TASK INSTRUCTIONS
Find the lines below in which the string "living" occurs. Copy each one.

====== EXTRACTED DATA

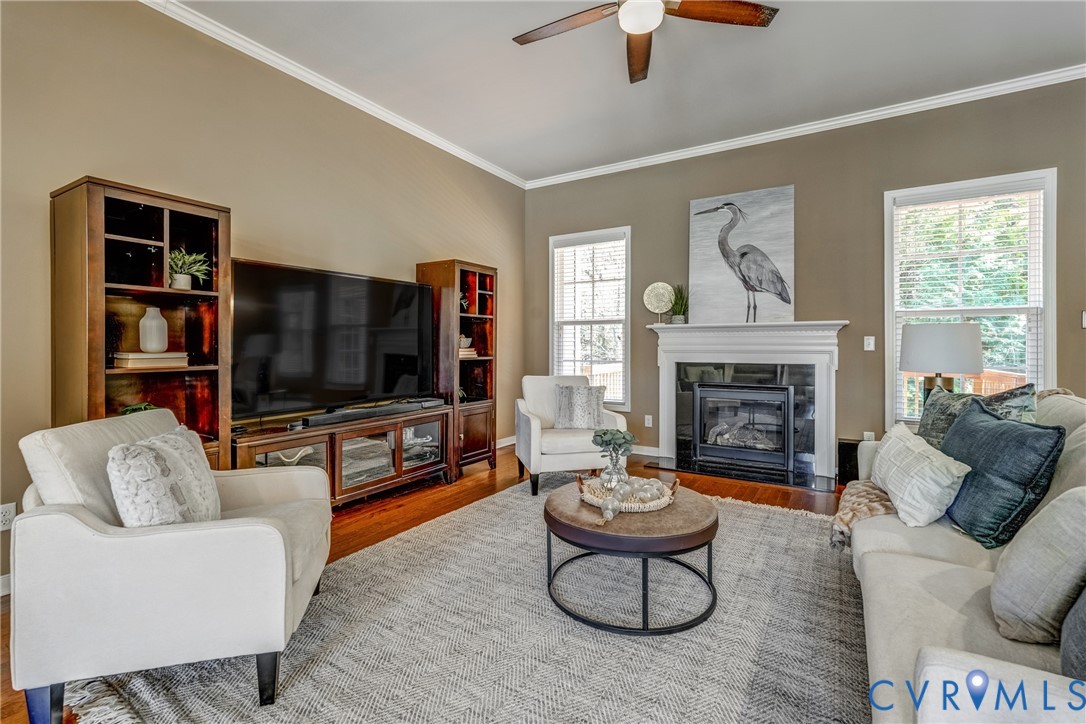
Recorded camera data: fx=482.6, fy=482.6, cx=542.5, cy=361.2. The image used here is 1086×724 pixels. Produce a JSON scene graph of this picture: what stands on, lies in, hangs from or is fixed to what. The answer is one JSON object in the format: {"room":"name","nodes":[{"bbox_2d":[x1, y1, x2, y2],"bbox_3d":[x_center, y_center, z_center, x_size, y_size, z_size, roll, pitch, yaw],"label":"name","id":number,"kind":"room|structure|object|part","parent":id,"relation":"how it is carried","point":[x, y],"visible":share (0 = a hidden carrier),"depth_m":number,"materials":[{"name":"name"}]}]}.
{"room":"living room","nodes":[
{"label":"living room","id":0,"kind":"room"},
{"bbox_2d":[0,0,524,590],"bbox_3d":[-1.928,-0.483,3.138,0.159,3.069,6.199,1,1,32],"label":"left wall","id":1,"kind":"structure","parent":0,"point":[113,163],"depth_m":2.91,"materials":[{"name":"beige paint"}]},
{"bbox_2d":[0,573,10,596],"bbox_3d":[-2.659,1.008,1.821,0.015,0.095,4.109,1,1,32],"label":"baseboard","id":2,"kind":"structure","parent":1,"relation":"attached to","point":[1,594],"depth_m":2.17,"materials":[{"name":"white paint"}]},
{"bbox_2d":[0,502,15,530],"bbox_3d":[-2.417,0.700,2.156,0.009,0.118,0.074,1,1,32],"label":"wall socket","id":3,"kind":"object","parent":1,"relation":"attached to","point":[9,509],"visible":0.88,"depth_m":2.17,"materials":[{"name":"white plastic"}]},
{"bbox_2d":[143,0,526,188],"bbox_3d":[-1.827,-1.975,3.034,0.071,0.081,5.940,1,1,32],"label":"crown molding","id":4,"kind":"structure","parent":1,"relation":"attached to","point":[343,93],"depth_m":3.38,"materials":[{"name":"white paint"}]},
{"bbox_2d":[495,435,515,448],"bbox_3d":[-0.904,0.917,4.658,0.015,0.100,2.987,1,1,32],"label":"baseboard","id":5,"kind":"structure","parent":1,"relation":"attached to","point":[506,444],"depth_m":5.41,"materials":[{"name":"white paint"}]},
{"bbox_2d":[1,445,848,723],"bbox_3d":[0.633,1.103,1.788,5.809,0.101,6.587,1,1,32],"label":"floor","id":6,"kind":"structure","parent":0,"point":[389,516],"depth_m":3.57,"materials":[{"name":"brown wood"}]},
{"bbox_2d":[49,175,231,471],"bbox_3d":[-2.020,0.106,2.470,0.443,1.818,0.633,1,1,32],"label":"bookcase","id":7,"kind":"object","parent":6,"relation":"on","point":[92,380],"visible":0.61,"depth_m":2.44,"materials":[{"name":"brown wood"}]},
{"bbox_2d":[120,402,156,414],"bbox_3d":[-2.036,0.276,2.431,0.209,0.140,0.215,1,1,32],"label":"green plant","id":8,"kind":"object","parent":7,"relation":"in","point":[139,408],"visible":0.22,"depth_m":2.42,"materials":[{"name":"green plant"}]},
{"bbox_2d":[114,351,189,369],"bbox_3d":[-2.002,-0.004,2.480,0.233,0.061,0.286,1,1,32],"label":"book stack","id":9,"kind":"object","parent":7,"relation":"in","point":[134,362],"visible":0.95,"depth_m":2.40,"materials":[{"name":"beige paper"}]},
{"bbox_2d":[139,306,168,353],"bbox_3d":[-2.009,-0.159,2.495,0.120,0.234,0.120,0,1,-1],"label":"white vase","id":10,"kind":"object","parent":9,"relation":"on","point":[141,324],"visible":0.99,"depth_m":2.46,"materials":[{"name":"white ceramic"}]},
{"bbox_2d":[168,248,210,289],"bbox_3d":[-1.922,-0.489,2.600,0.256,0.218,0.263,1,1,32],"label":"potted plant","id":11,"kind":"object","parent":7,"relation":"in","point":[185,279],"visible":0.88,"depth_m":2.56,"materials":[{"name":"green plant"}]},
{"bbox_2d":[232,403,450,506],"bbox_3d":[-1.391,0.721,3.418,0.493,0.622,1.627,1,1,32],"label":"tv stand","id":12,"kind":"object","parent":6,"relation":"on","point":[334,446],"visible":0.62,"depth_m":3.31,"materials":[{"name":"brown wood"}]},
{"bbox_2d":[231,259,433,423],"bbox_3d":[-1.390,-0.124,3.412,0.313,0.951,1.551,1,1,32],"label":"television","id":13,"kind":"object","parent":12,"relation":"on","point":[338,380],"visible":0.97,"depth_m":3.25,"materials":[{"name":"black glass"}]},
{"bbox_2d":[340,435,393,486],"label":"cabinet door","id":14,"kind":"object","parent":12,"relation":"in","point":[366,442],"visible":0.5,"depth_m":3.44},
{"bbox_2d":[297,398,440,428],"bbox_3d":[-1.214,0.365,3.473,0.142,0.070,0.999,1,1,32],"label":"soundbar","id":15,"kind":"object","parent":12,"relation":"on","point":[366,412],"visible":0.98,"depth_m":3.34,"materials":[{"name":"black plastic"}]},
{"bbox_2d":[415,258,496,480],"bbox_3d":[-0.791,0.072,4.421,0.478,1.865,0.593,1,1,32],"label":"bookcase","id":16,"kind":"object","parent":6,"relation":"on","point":[468,273],"visible":0.67,"depth_m":4.28,"materials":[{"name":"brown wood"}]},
{"bbox_2d":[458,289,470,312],"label":"decorative figurine","id":17,"kind":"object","parent":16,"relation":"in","point":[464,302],"visible":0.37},
{"bbox_2d":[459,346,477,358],"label":"book stack","id":18,"kind":"object","parent":16,"relation":"in","point":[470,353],"visible":0.5,"depth_m":4.32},
{"bbox_2d":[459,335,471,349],"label":"decorative bowl","id":19,"kind":"object","parent":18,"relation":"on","point":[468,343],"visible":0.64,"depth_m":4.39,"materials":[{"name":"white ceramic"}]},
{"bbox_2d":[68,479,866,723],"bbox_3d":[0.327,1.046,2.152,2.797,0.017,3.379,1,1,32],"label":"rug","id":20,"kind":"object","parent":6,"relation":"on","point":[781,516],"visible":0.78,"depth_m":1.80,"materials":[{"name":"grey carpet"}]},
{"bbox_2d":[8,408,333,723],"bbox_3d":[-1.240,0.636,1.797,0.817,0.837,0.826,0,1,-13],"label":"armchair","id":21,"kind":"object","parent":20,"relation":"on","point":[62,520],"visible":0.95,"depth_m":1.45,"materials":[{"name":"fabric"}]},
{"bbox_2d":[105,425,221,527],"bbox_3d":[-1.296,0.453,1.696,0.241,0.397,0.467,0,1,-10],"label":"throw pillow","id":22,"kind":"object","parent":21,"relation":"on","point":[124,448],"visible":0.84,"depth_m":1.57,"materials":[{"name":"fabric"}]},
{"bbox_2d":[543,481,718,634],"bbox_3d":[0.398,0.851,2.245,0.805,0.402,0.806,1,1,32],"label":"coffee table","id":23,"kind":"object","parent":20,"relation":"on","point":[708,528],"visible":0.87,"depth_m":1.97,"materials":[{"name":"brown wood"}]},
{"bbox_2d":[577,472,678,515],"bbox_3d":[0.390,0.606,2.270,0.422,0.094,0.415,1,1,32],"label":"woven tray","id":24,"kind":"object","parent":23,"relation":"on","point":[645,509],"visible":0.67,"depth_m":2.17,"materials":[{"name":"wicker"}]},
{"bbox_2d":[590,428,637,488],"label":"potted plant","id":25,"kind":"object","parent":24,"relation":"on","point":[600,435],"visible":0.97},
{"bbox_2d":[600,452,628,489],"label":"glass vase","id":26,"kind":"object","parent":24,"relation":"on","point":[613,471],"visible":0.75,"depth_m":2.27,"materials":[{"name":"clear glass"}]},
{"bbox_2d":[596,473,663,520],"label":"bead garland","id":27,"kind":"object","parent":24,"relation":"on","point":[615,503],"visible":0.81,"depth_m":2.15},
{"bbox_2d":[847,389,1085,723],"bbox_3d":[1.564,0.616,1.502,1.005,0.892,2.457,1,1,32],"label":"sofa","id":28,"kind":"object","parent":20,"relation":"on","point":[925,573],"visible":0.68,"depth_m":1.27,"materials":[{"name":"fabric"}]},
{"bbox_2d":[829,479,895,553],"bbox_3d":[1.546,0.689,2.185,0.424,0.231,0.531,1,1,32],"label":"throw blanket","id":29,"kind":"object","parent":28,"relation":"on","point":[870,490],"visible":0.47,"depth_m":2.12,"materials":[{"name":"beige fabric"}]},
{"bbox_2d":[868,421,970,530],"bbox_3d":[1.556,0.477,2.065,0.242,0.326,0.536,0,1,11],"label":"white pillow","id":30,"kind":"object","parent":28,"relation":"on","point":[891,446],"visible":0.97,"depth_m":1.91,"materials":[{"name":"white fabric"}]},
{"bbox_2d":[916,381,1039,446],"bbox_3d":[2.017,0.352,2.316,0.228,0.494,0.607,0,1,-11],"label":"patterned pillow","id":31,"kind":"object","parent":28,"relation":"on","point":[944,421],"visible":0.44,"depth_m":2.29,"materials":[{"name":"fabric"}]},
{"bbox_2d":[937,399,1066,548],"bbox_3d":[1.683,0.415,1.873,0.262,0.453,0.581,0,1,12],"label":"blue pillow","id":32,"kind":"object","parent":28,"relation":"on","point":[1036,433],"visible":0.88,"depth_m":1.70,"materials":[{"name":"fabric"}]},
{"bbox_2d":[991,486,1085,646],"bbox_3d":[1.322,0.493,1.220,0.270,0.391,0.396,1,1,32],"label":"gray pillow","id":33,"kind":"object","parent":28,"relation":"on","point":[1019,554],"visible":0.98,"depth_m":1.15,"materials":[{"name":"grey fabric"}]},
{"bbox_2d":[1060,584,1085,681],"bbox_3d":[1.194,0.473,0.917,0.264,0.429,0.458,1,1,32],"label":"dark pillow","id":34,"kind":"object","parent":28,"relation":"on","point":[1070,619],"visible":0.85,"depth_m":0.96,"materials":[{"name":"grey fabric"}]},
{"bbox_2d":[514,373,630,497],"bbox_3d":[0.212,0.563,4.052,0.815,0.892,0.824,0,1,-14],"label":"armchair","id":35,"kind":"object","parent":6,"relation":"on","point":[532,425],"visible":0.76,"depth_m":3.78,"materials":[{"name":"white fabric"}]},
{"bbox_2d":[553,384,605,429],"bbox_3d":[0.305,0.383,4.026,0.454,0.373,0.203,0,1,-4],"label":"throw pillow","id":36,"kind":"object","parent":35,"relation":"on","point":[570,389],"visible":0.96,"depth_m":3.98,"materials":[{"name":"grey fabric"}]},
{"bbox_2d":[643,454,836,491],"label":"hearth","id":37,"kind":"object","parent":6,"relation":"on","point":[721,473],"visible":0.91,"depth_m":4.26,"materials":[{"name":"black stone"}]},
{"bbox_2d":[836,438,860,485],"bbox_3d":[2.552,0.833,3.934,0.230,0.362,0.215,1,1,32],"label":"subwoofer","id":38,"kind":"object","parent":6,"relation":"on","point":[846,444],"visible":0.44,"depth_m":3.89,"materials":[{"name":"black"}]},
{"bbox_2d":[168,0,1085,180],"bbox_3d":[0.417,-2.036,1.351,5.698,0.113,6.760,1,1,32],"label":"ceiling","id":39,"kind":"structure","parent":0,"point":[496,43],"depth_m":3.24,"materials":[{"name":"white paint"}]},
{"bbox_2d":[511,0,777,84],"bbox_3d":[0.430,-1.779,2.254,1.260,0.430,1.270,0,1,-28],"label":"ceiling fan","id":40,"kind":"object","parent":39,"relation":"hanging from","point":[636,30],"visible":0.98,"depth_m":2.35,"materials":[{"name":"brown wood"}]},
{"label":"fan blade","id":41,"kind":"part","parent":40,"relation":"part of","materials":[{"name":"brown wood"}]},
{"bbox_2d":[524,76,1085,479],"bbox_3d":[2.196,-0.510,4.349,5.625,3.051,0.160,1,1,32],"label":"back wall","id":42,"kind":"structure","parent":0,"point":[685,193],"depth_m":4.07,"materials":[{"name":"paint"}]},
{"bbox_2d":[549,226,631,410],"bbox_3d":[0.537,-0.402,5.382,0.997,1.994,0.162,1,1,32],"label":"window","id":43,"kind":"structure","parent":42,"relation":"in","point":[625,315],"depth_m":5.38,"materials":[{"name":"white glass"}]},
{"bbox_2d":[552,237,626,404],"bbox_3d":[0.521,-0.448,5.366,0.842,1.791,0.055,1,1,32],"label":"window blind","id":44,"kind":"object","parent":43,"relation":"attached to","point":[579,250],"visible":0.89,"depth_m":5.34,"materials":[{"name":"white plastic"}]},
{"bbox_2d":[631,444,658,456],"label":"baseboard","id":45,"kind":"structure","parent":42,"relation":"attached to","point":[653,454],"depth_m":4.94,"materials":[{"name":"white paint"}]},
{"bbox_2d":[644,414,652,427],"bbox_3d":[1.094,0.615,4.994,0.078,0.126,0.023,1,1,32],"label":"wall socket","id":46,"kind":"object","parent":42,"relation":"attached to","point":[649,416],"visible":0.98,"depth_m":4.99,"materials":[{"name":"white plastic"}]},
{"bbox_2d":[644,321,848,487],"bbox_3d":[1.805,0.330,4.429,1.737,1.325,0.346,1,1,32],"label":"fireplace","id":47,"kind":"object","parent":42,"relation":"attached to","point":[666,435],"visible":0.94,"depth_m":4.37,"materials":[{"name":"white paint"}]},
{"bbox_2d":[643,281,673,324],"bbox_3d":[1.158,-0.572,4.797,0.304,0.420,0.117,0,1,16],"label":"decorative plate","id":48,"kind":"object","parent":47,"relation":"on","point":[657,311],"visible":0.99,"depth_m":4.78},
{"bbox_2d":[669,284,689,323],"bbox_3d":[1.328,-0.571,4.678,0.291,0.424,0.288,0,1,-25],"label":"potted plant","id":49,"kind":"object","parent":47,"relation":"on","point":[674,319],"visible":0.97,"depth_m":4.65,"materials":[{"name":"green plant"}]},
{"bbox_2d":[686,186,794,323],"bbox_3d":[1.815,-0.954,4.482,0.959,1.210,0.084,1,1,32],"label":"heron painting","id":50,"kind":"object","parent":47,"relation":"on","point":[702,271],"visible":0.98,"depth_m":4.44},
{"bbox_2d":[693,380,794,470],"bbox_3d":[1.910,0.570,4.580,0.801,0.725,0.443,1,1,32],"label":"fireplace insert","id":51,"kind":"object","parent":47,"relation":"in","point":[755,395],"visible":0.99,"depth_m":4.46,"materials":[{"name":"black metal"}]},
{"bbox_2d":[524,63,1085,188],"bbox_3d":[2.165,-2.015,4.250,5.402,0.083,0.069,1,1,32],"label":"crown molding","id":52,"kind":"structure","parent":42,"relation":"attached to","point":[668,157],"depth_m":4.04,"materials":[{"name":"white paint"}]},
{"bbox_2d":[863,431,874,441],"bbox_3d":[2.705,0.644,4.003,0.070,0.120,0.009,1,1,32],"label":"wall socket","id":53,"kind":"object","parent":42,"relation":"attached to","point":[870,433],"visible":0.59,"depth_m":4.00,"materials":[{"name":"white plastic"}]},
{"bbox_2d":[863,335,875,351],"bbox_3d":[2.694,-0.149,3.983,0.071,0.119,0.016,1,1,32],"label":"light switch","id":54,"kind":"object","parent":42,"relation":"attached to","point":[868,349],"visible":0.97,"depth_m":3.98,"materials":[{"name":"white plastic"}]},
{"bbox_2d":[885,168,1056,427],"bbox_3d":[3.268,-0.368,3.734,1.030,1.991,0.164,1,1,32],"label":"window","id":55,"kind":"structure","parent":42,"relation":"in","point":[1050,214],"depth_m":3.71,"materials":[{"name":"white glass"}]},
{"bbox_2d":[892,187,1043,420],"bbox_3d":[3.256,-0.412,3.726,0.869,1.763,0.054,1,1,32],"label":"window blind","id":56,"kind":"object","parent":55,"relation":"attached to","point":[970,250],"visible":0.8,"depth_m":3.70,"materials":[{"name":"white plastic"}]},
{"bbox_2d":[1081,310,1085,328],"bbox_3d":[3.801,-0.292,3.349,0.060,0.125,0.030,1,1,32],"label":"light switch","id":57,"kind":"object","parent":42,"relation":"attached to","point":[1084,317],"visible":1,"depth_m":3.37,"materials":[{"name":"white"}]},
{"bbox_2d":[900,321,982,404],"bbox_3d":[2.650,0.106,3.243,0.436,0.724,0.433,1,1,32],"label":"table lamp","id":58,"kind":"object","parent":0,"point":[946,334],"visible":0.87,"depth_m":3.09,"materials":[{"name":"white fabric"}]},
{"label":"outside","id":59,"kind":"structure","parent":0,"visible":0},
{"label":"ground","id":60,"kind":"structure","parent":59,"visible":0},
{"bbox_2d":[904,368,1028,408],"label":"deck railing","id":61,"kind":"object","parent":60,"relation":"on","point":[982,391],"visible":0.17,"depth_m":5.05,"materials":[{"name":"brown wood"}]}
]}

============

OUTPUT
{"room":"living room","nodes":[
{"label":"living room","id":0,"kind":"room"},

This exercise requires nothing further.